Eppure il film soffre notevolmente del fatto che Napoleone corre attraverso la storia come una palla di cannone abbattuta. Rivoluzione francese, vittorie e sconfitte, matrimonio, guerre, incoronazione: tutto questo viene riprodotto a un ritmo frenetico. Un vero senso della personalità di Napoleone non sorge mai veramente, neppure della sua anima, e la maggior parte degli elementi presumibilmente importanti vengono abbandonati ad un certo punto senza ulteriori approfondimenti.

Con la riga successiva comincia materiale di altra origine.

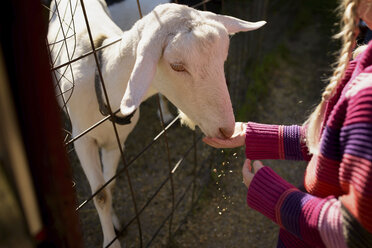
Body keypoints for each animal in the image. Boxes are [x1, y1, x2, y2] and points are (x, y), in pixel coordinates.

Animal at [48, 0, 264, 247]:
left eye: (223, 58)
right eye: (177, 65)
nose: (227, 130)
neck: (102, 82)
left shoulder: (117, 140)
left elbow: (109, 185)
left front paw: (114, 222)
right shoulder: (82, 139)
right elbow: (101, 194)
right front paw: (111, 240)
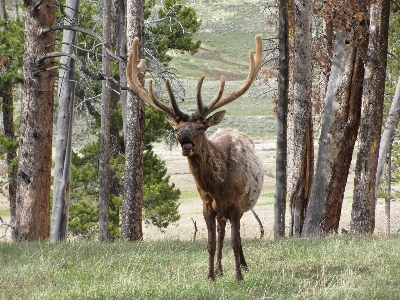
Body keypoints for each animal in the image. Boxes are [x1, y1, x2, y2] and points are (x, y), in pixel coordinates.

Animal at [126, 35, 264, 282]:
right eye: (176, 128)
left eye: (200, 127)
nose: (185, 138)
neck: (218, 185)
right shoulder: (206, 205)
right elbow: (210, 243)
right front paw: (210, 276)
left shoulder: (236, 205)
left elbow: (236, 241)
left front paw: (239, 277)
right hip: (220, 213)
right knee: (221, 232)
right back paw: (219, 269)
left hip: (241, 206)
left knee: (233, 236)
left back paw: (242, 266)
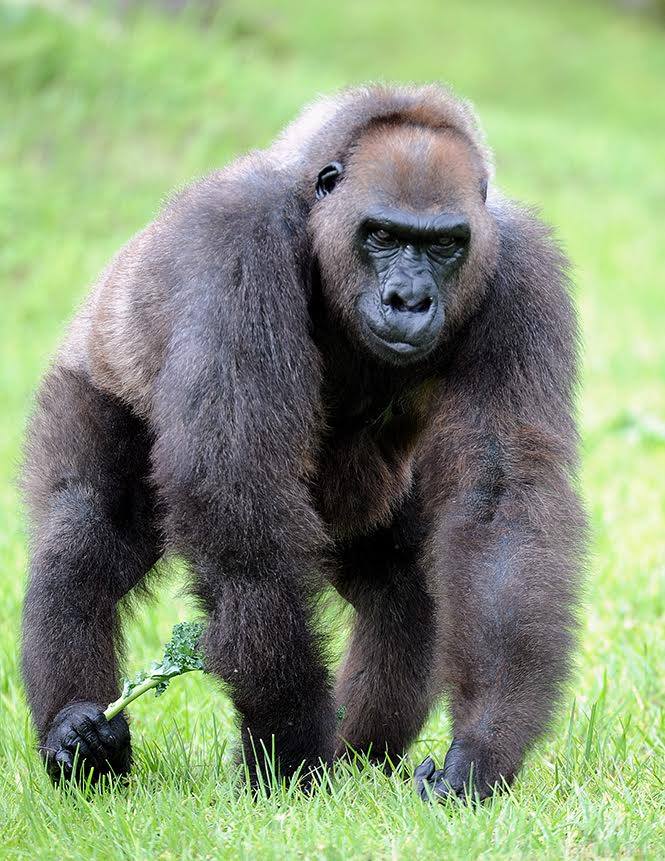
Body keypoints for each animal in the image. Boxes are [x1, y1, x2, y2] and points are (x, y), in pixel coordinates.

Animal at [21, 84, 587, 800]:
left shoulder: (520, 272)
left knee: (399, 592)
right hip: (92, 375)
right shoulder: (238, 244)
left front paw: (480, 750)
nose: (408, 300)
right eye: (382, 235)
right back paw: (77, 735)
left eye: (445, 245)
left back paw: (363, 756)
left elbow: (501, 495)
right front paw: (288, 749)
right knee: (88, 528)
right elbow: (234, 488)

Anche se si vuole considerare il film solo come un dipinto delle sue battaglie, offre solo una porzione limitata di momenti rilevanti. L’assedio di Tolone e le battaglie di Austerlitz e Waterloo sono tecnicamente eccezionali. Tuttavia, Scott non riesce mai a stabilire uno standard adeguato che dia alla guerra tra l’esercito francese e i suoi avversari la grandezza e la potenza necessaria. Non c’è dubbio che la sceneggiatura aiuti molto in questo viaggio, che inizia con la rivoluzione e ci porta attraverso tutta la vita dell’Imperatore consentendoci di esplorare i suoi aspetti come politico, tiranno, imperatore, amante, marito.
La sua sete di onore e potere, e il suo senso di superiorità, rappresentano il pulviscolo visivo che ha attratto Scott e lo sceneggiatore David Scarpa a mettere in scena quest’uomo e i suoi enormi paradossi. Un uomo che mentre medita sulla sua grandezza e il suo amore per Giuseppina, muore in cattività sull’isola rocciosa di Sant’Elena. Fino alla fine, si vede come il più grande francese di sempre e il salvatore dei suoi compatrioti, un uomo di guerra che risplende solo alla luce della battaglie. Forse il punto è che Napoleone Bonaparte era veramente vivo solo quando circondato da così tanta morte.
Non a caso, poco prima dei titoli di coda, Scott condivide con il pubblico i numeri di tutte le vittime che le guerre da lui vinte hanno provocato: milioni di morti. A parte la modernizzazione in Europa che ha portato avanti questo grande generale, quello che è considerato uno dei più grandi imperatori della storia in realtà era un generale temerario e spregiudicato, che è riuscito a fare grandi imprese ma che ha anche vissuto clamorose cadute.